§ WORK TASK
Please reproduce the listing in full, exactly as given.

---- GIVEN ENTRIES

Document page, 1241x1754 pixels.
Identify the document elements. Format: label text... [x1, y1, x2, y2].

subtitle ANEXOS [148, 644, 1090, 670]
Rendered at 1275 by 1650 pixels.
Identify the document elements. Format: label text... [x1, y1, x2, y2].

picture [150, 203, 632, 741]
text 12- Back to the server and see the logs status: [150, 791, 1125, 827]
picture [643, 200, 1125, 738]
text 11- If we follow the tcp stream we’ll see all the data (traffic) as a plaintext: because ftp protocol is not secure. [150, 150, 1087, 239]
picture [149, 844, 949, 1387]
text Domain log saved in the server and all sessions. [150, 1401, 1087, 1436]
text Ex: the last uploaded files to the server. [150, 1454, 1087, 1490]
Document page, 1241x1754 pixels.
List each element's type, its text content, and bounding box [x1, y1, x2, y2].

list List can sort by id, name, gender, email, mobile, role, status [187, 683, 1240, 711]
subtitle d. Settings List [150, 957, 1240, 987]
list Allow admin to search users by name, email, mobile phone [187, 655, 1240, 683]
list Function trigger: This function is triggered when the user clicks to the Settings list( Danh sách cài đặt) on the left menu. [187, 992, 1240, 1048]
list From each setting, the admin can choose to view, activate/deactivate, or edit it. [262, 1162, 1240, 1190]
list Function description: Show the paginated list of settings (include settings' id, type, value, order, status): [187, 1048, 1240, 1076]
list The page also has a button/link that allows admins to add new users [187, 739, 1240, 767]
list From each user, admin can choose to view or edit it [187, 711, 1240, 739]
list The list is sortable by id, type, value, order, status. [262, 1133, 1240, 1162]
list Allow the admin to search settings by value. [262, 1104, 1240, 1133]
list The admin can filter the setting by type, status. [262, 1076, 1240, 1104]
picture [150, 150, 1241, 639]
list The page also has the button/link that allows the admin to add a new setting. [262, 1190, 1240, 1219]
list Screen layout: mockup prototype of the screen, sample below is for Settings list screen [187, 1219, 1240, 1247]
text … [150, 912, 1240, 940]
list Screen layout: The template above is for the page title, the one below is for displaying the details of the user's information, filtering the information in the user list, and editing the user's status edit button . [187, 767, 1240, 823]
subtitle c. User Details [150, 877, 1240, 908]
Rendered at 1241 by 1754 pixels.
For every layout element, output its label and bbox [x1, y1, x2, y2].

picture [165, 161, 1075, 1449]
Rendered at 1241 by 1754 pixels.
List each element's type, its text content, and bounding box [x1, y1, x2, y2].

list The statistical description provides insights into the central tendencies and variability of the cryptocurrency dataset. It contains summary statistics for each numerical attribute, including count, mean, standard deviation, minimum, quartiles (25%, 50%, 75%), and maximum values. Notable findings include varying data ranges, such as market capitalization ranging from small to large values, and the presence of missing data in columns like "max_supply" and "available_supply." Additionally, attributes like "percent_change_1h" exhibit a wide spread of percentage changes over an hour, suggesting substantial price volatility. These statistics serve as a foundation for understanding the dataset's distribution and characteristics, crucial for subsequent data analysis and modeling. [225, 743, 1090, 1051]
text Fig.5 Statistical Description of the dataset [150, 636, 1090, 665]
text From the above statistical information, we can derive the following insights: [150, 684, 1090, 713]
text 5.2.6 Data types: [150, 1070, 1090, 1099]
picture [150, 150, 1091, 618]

--------

§ ANSWER SPACE
Document page, 1241x1754 pixels.
Identify the document elements. Format: label text... [x1, y1, x2, y2].

subtitle ANEXOS [148, 644, 1090, 670]
Rendered at 1275 by 1650 pixels.
Identify the document elements. Format: label text... [x1, y1, x2, y2].

picture [150, 203, 632, 741]
text 12- Back to the server and see the logs status: [150, 791, 1125, 827]
picture [643, 200, 1125, 738]
text 11- If we follow the tcp stream we’ll see all the data (traffic) as a plaintext: because ftp protocol is not secure. [150, 150, 1087, 239]
picture [149, 844, 949, 1387]
text Domain log saved in the server and all sessions. [150, 1401, 1087, 1436]
text Ex: the last uploaded files to the server. [150, 1454, 1087, 1490]
Document page, 1241x1754 pixels.
List each element's type, its text content, and bounding box [x1, y1, x2, y2].

list List can sort by id, name, gender, email, mobile, role, status [187, 683, 1240, 711]
subtitle d. Settings List [150, 957, 1240, 987]
list Allow admin to search users by name, email, mobile phone [187, 655, 1240, 683]
list Function trigger: This function is triggered when the user clicks to the Settings list( Danh sách cài đặt) on the left menu. [187, 992, 1240, 1048]
list From each setting, the admin can choose to view, activate/deactivate, or edit it. [262, 1162, 1240, 1190]
list Function description: Show the paginated list of settings (include settings' id, type, value, order, status): [187, 1048, 1240, 1076]
list The page also has a button/link that allows admins to add new users [187, 739, 1240, 767]
list From each user, admin can choose to view or edit it [187, 711, 1240, 739]
list The list is sortable by id, type, value, order, status. [262, 1133, 1240, 1162]
list Allow the admin to search settings by value. [262, 1104, 1240, 1133]
list The admin can filter the setting by type, status. [262, 1076, 1240, 1104]
picture [150, 150, 1241, 639]
list The page also has the button/link that allows the admin to add a new setting. [262, 1190, 1240, 1219]
list Screen layout: mockup prototype of the screen, sample below is for Settings list screen [187, 1219, 1240, 1247]
text … [150, 912, 1240, 940]
list Screen layout: The template above is for the page title, the one below is for displaying the details of the user's information, filtering the information in the user list, and editing the user's status edit button . [187, 767, 1240, 823]
subtitle c. User Details [150, 877, 1240, 908]
Rendered at 1241 by 1754 pixels.
For every layout element, output its label and bbox [x1, y1, x2, y2].

picture [165, 161, 1075, 1449]
Rendered at 1241 by 1754 pixels.
List each element's type, its text content, and bounding box [x1, y1, x2, y2].

list The statistical description provides insights into the central tendencies and variability of the cryptocurrency dataset. It contains summary statistics for each numerical attribute, including count, mean, standard deviation, minimum, quartiles (25%, 50%, 75%), and maximum values. Notable findings include varying data ranges, such as market capitalization ranging from small to large values, and the presence of missing data in columns like "max_supply" and "available_supply." Additionally, attributes like "percent_change_1h" exhibit a wide spread of percentage changes over an hour, suggesting substantial price volatility. These statistics serve as a foundation for understanding the dataset's distribution and characteristics, crucial for subsequent data analysis and modeling. [225, 743, 1090, 1051]
text Fig.5 Statistical Description of the dataset [150, 636, 1090, 665]
text From the above statistical information, we can derive the following insights: [150, 684, 1090, 713]
text 5.2.6 Data types: [150, 1070, 1090, 1099]
picture [150, 150, 1091, 618]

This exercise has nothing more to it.